Data yang Diberikan:
>>>>>
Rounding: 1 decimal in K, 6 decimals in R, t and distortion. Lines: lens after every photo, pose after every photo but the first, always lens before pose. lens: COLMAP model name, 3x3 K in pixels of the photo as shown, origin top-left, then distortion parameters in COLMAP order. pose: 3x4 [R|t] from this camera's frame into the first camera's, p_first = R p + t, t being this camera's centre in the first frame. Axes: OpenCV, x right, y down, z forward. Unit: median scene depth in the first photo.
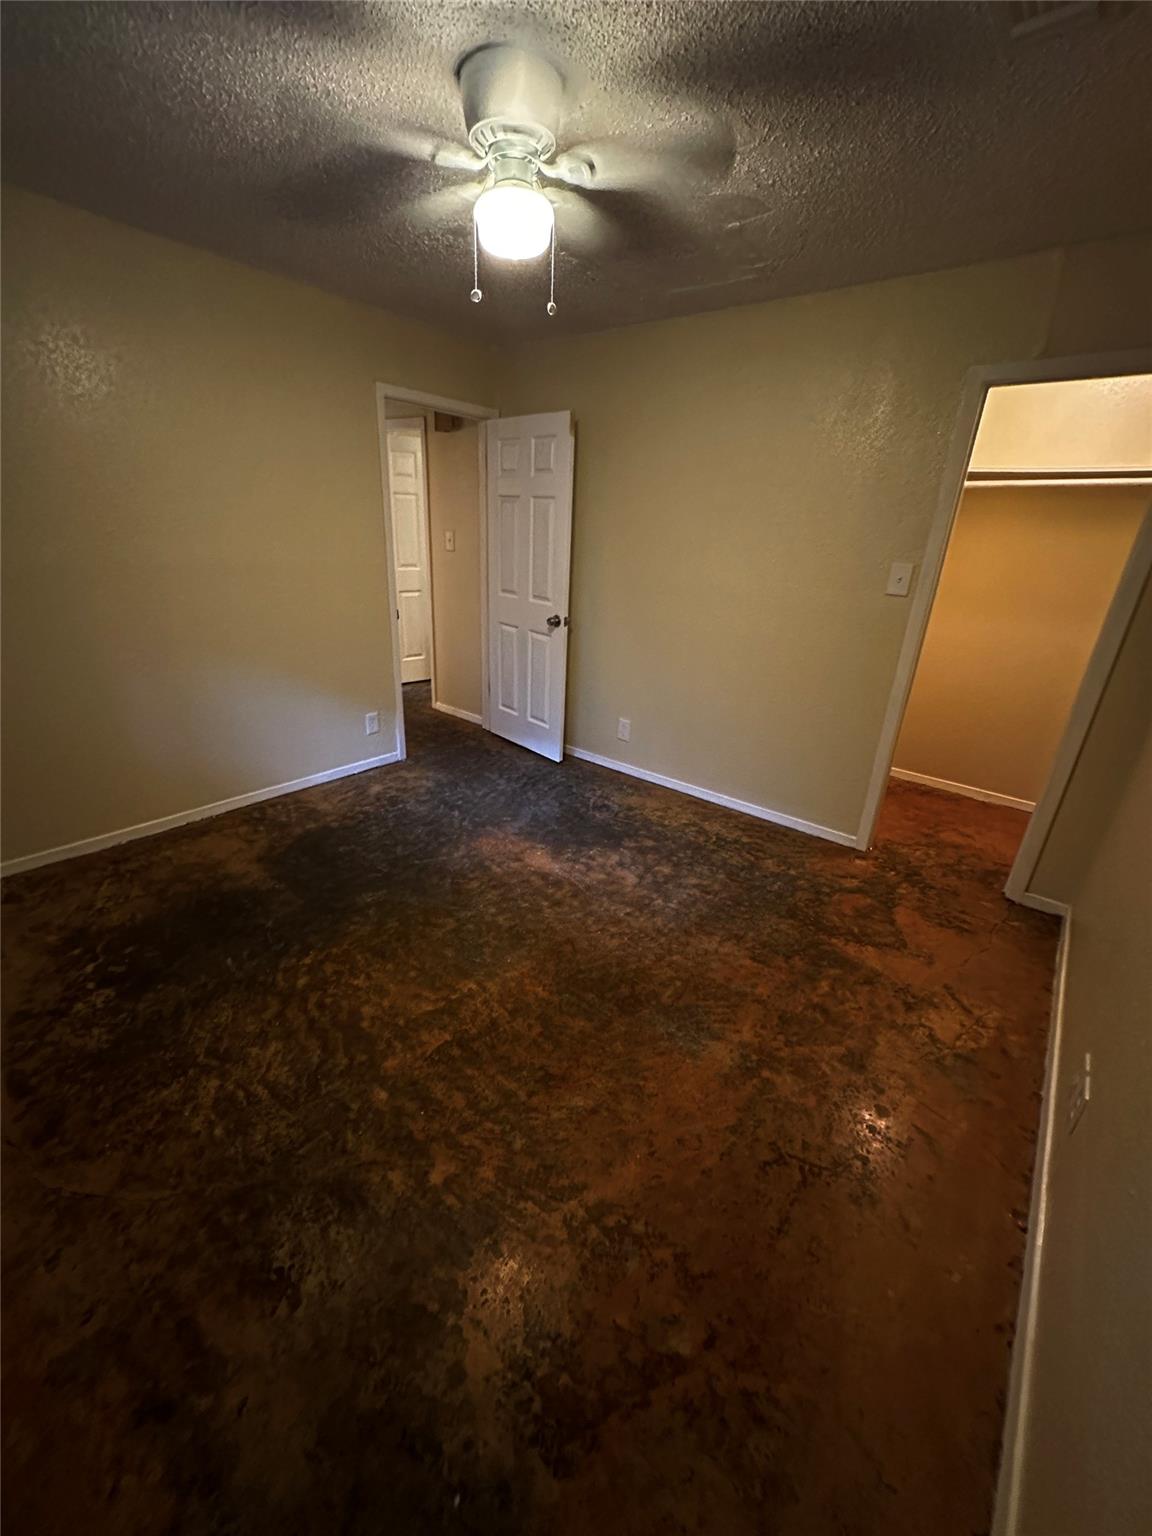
lens RADIAL K [[616.1, 0, 577.2], [0, 616.1, 763.9], [0, 0, 1]] dist [-0.000857, 0.000163]
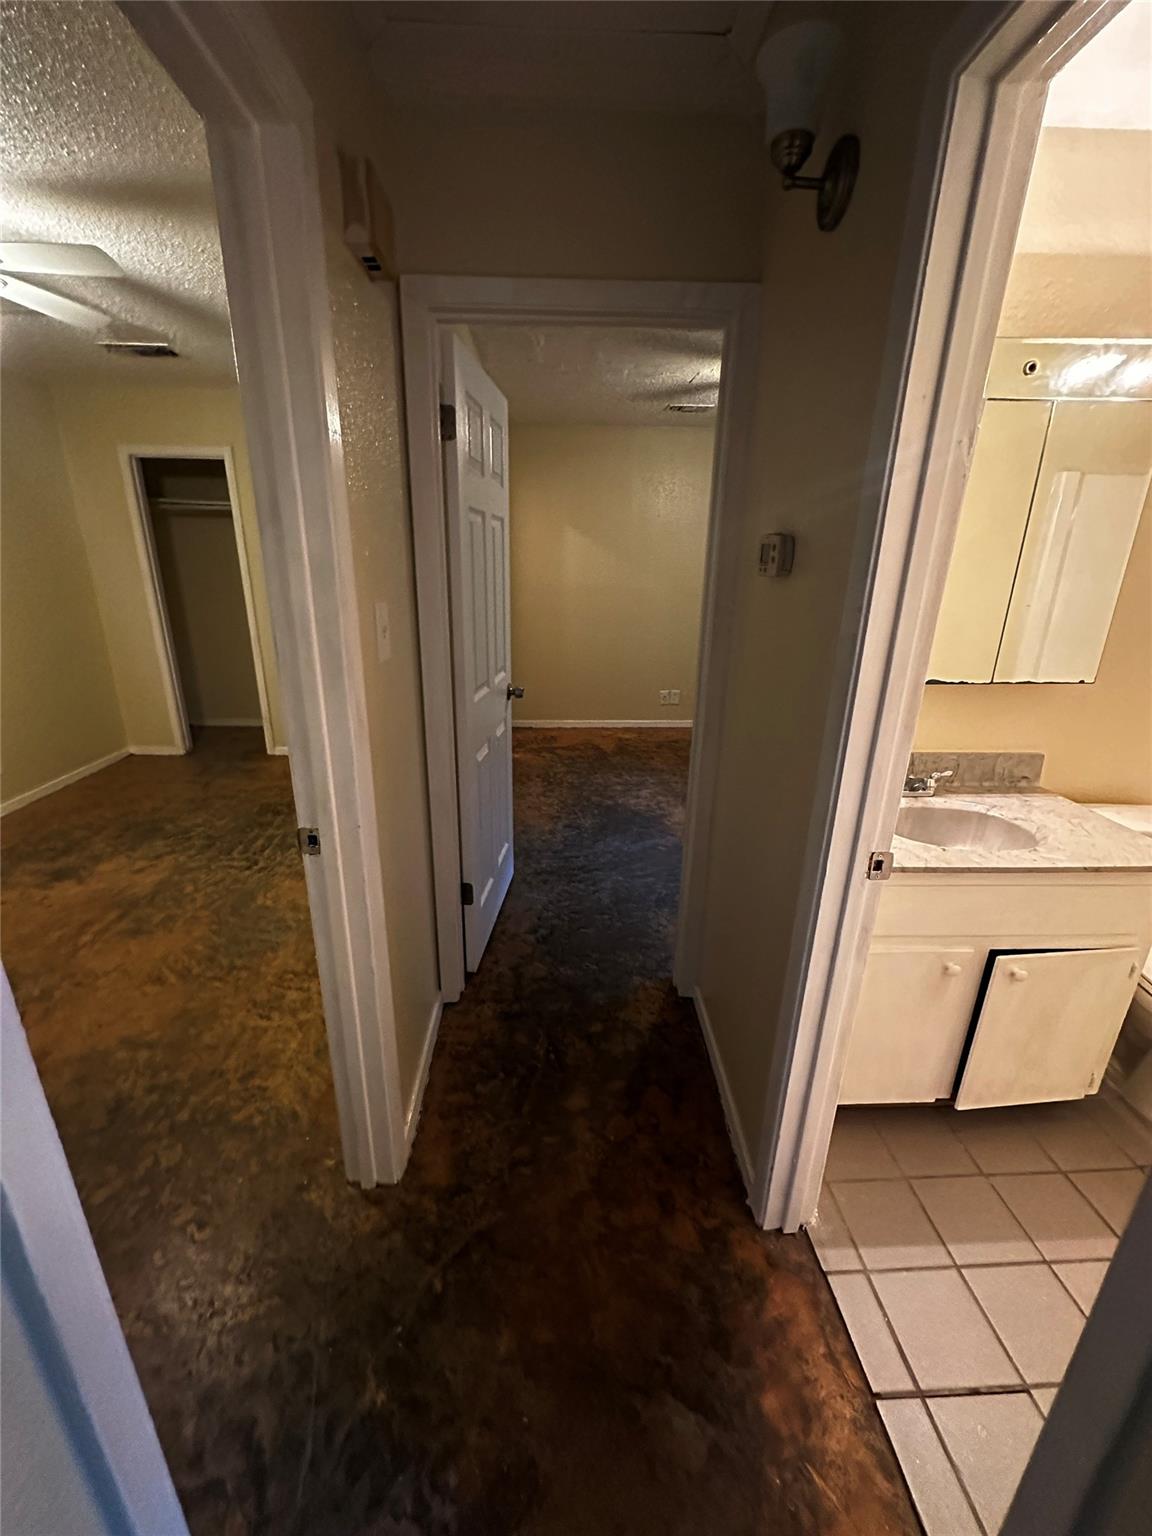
lens RADIAL K [[616.1, 0, 577.2], [0, 616.1, 763.9], [0, 0, 1]] dist [-0.000857, 0.000163]
pose [[-0.663882, -0.294212, 0.687532, -0.767190], [0.231574, 0.793294, 0.563079, -0.705307], [-0.711080, 0.533032, -0.458522, 1.687448]]
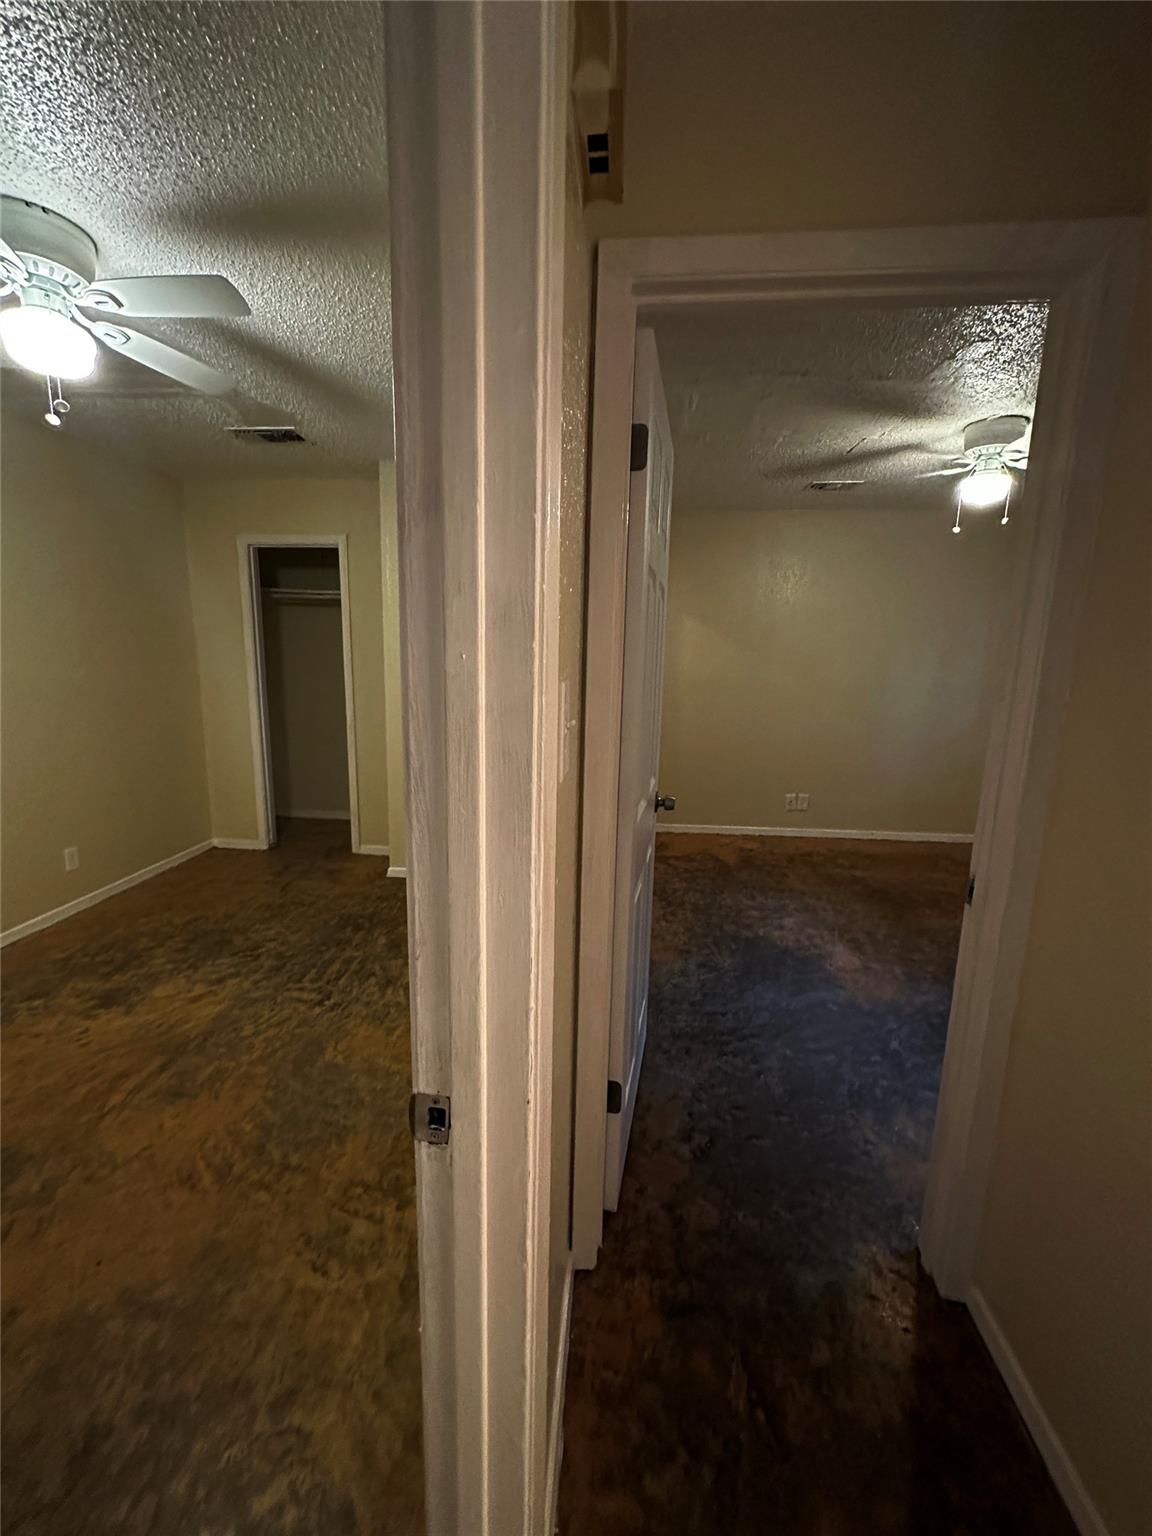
lens RADIAL K [[616.1, 0, 577.2], [0, 616.1, 763.9], [0, 0, 1]] dist [-0.000857, 0.000163]
pose [[-0.570312, -0.203832, 0.795737, -0.548769], [0.261505, 0.873269, 0.411116, -0.655879], [-0.778691, 0.442553, -0.444733, 1.653374]]
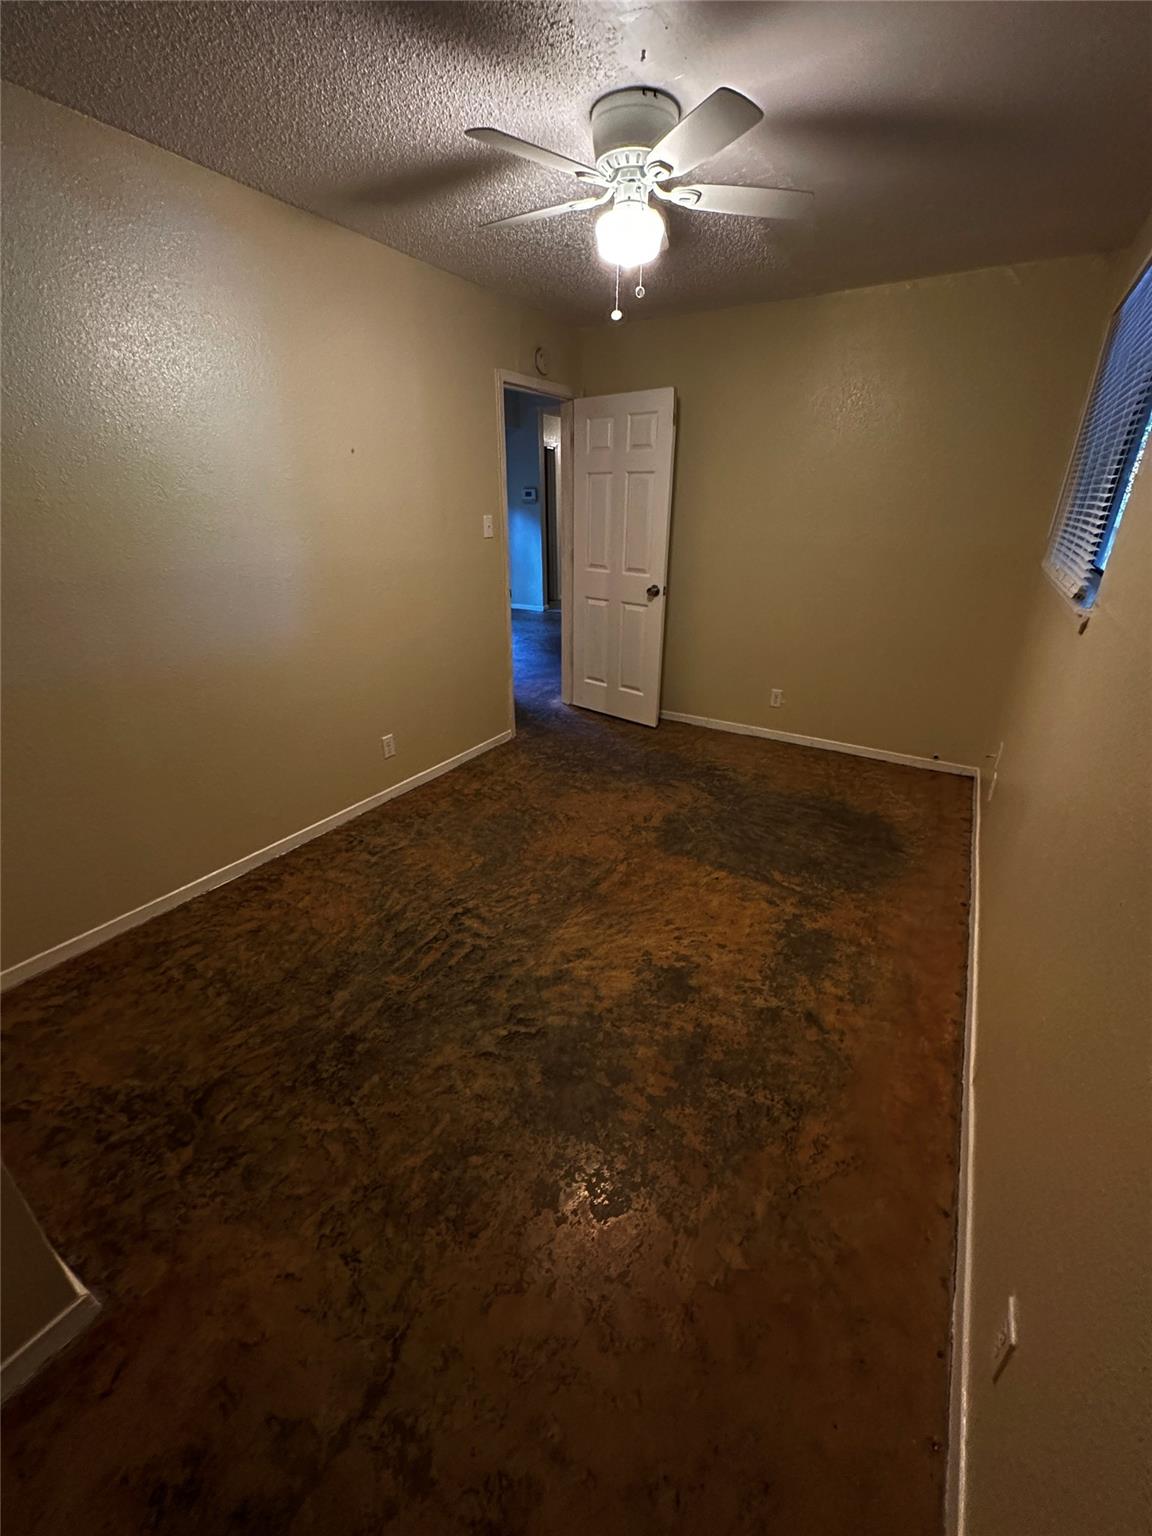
lens RADIAL K [[616.1, 0, 577.2], [0, 616.1, 763.9], [0, 0, 1]] dist [-0.000857, 0.000163]
pose [[0.138701, 0.345428, -0.928139, 0.994677], [-0.368334, 0.887957, 0.275430, -0.558520], [0.919289, 0.303663, 0.250393, 1.568719]]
<<<<<
Tindakan yang Diminta:
Ubahlah seluruh baris materi di atas menjadi daftar bernomor tanpa baris kosong. Gambar tidak dimasukkan ke dalam jawaban.

Jawaban Latihan:
1. Rounding: 1 decimal in K, 6 decimals in R, t and distortion. Lines: lens after every photo, pose after every photo but the first, always lens before pose. lens: COLMAP model name, 3x3 K in pixels of the photo as shown, origin top-left, then distortion parameters in COLMAP order. pose: 3x4 [R|t] from this camera's frame into the first camera's, p_first = R p + t, t being this camera's centre in the first frame. Axes: OpenCV, x right, y down, z forward. Unit: median scene depth in the first photo.
2. lens RADIAL K [[616.1, 0, 577.2], [0, 616.1, 763.9], [0, 0, 1]] dist [-0.000857, 0.000163]
3. lens RADIAL K [[616.1, 0, 577.2], [0, 616.1, 763.9], [0, 0, 1]] dist [-0.000857, 0.000163]
4. pose [[-0.663882, -0.294212, 0.687532, -0.767190], [0.231574, 0.793294, 0.563079, -0.705307], [-0.711080, 0.533032, -0.458522, 1.687448]]
5. lens RADIAL K [[616.1, 0, 577.2], [0, 616.1, 763.9], [0, 0, 1]] dist [-0.000857, 0.000163]
6. pose [[-0.570312, -0.203832, 0.795737, -0.548769], [0.261505, 0.873269, 0.411116, -0.655879], [-0.778691, 0.442553, -0.444733, 1.653374]]
7. lens RADIAL K [[616.1, 0, 577.2], [0, 616.1, 763.9], [0, 0, 1]] dist [-0.000857, 0.000163]
8. pose [[0.138701, 0.345428, -0.928139, 0.994677], [-0.368334, 0.887957, 0.275430, -0.558520], [0.919289, 0.303663, 0.250393, 1.568719]]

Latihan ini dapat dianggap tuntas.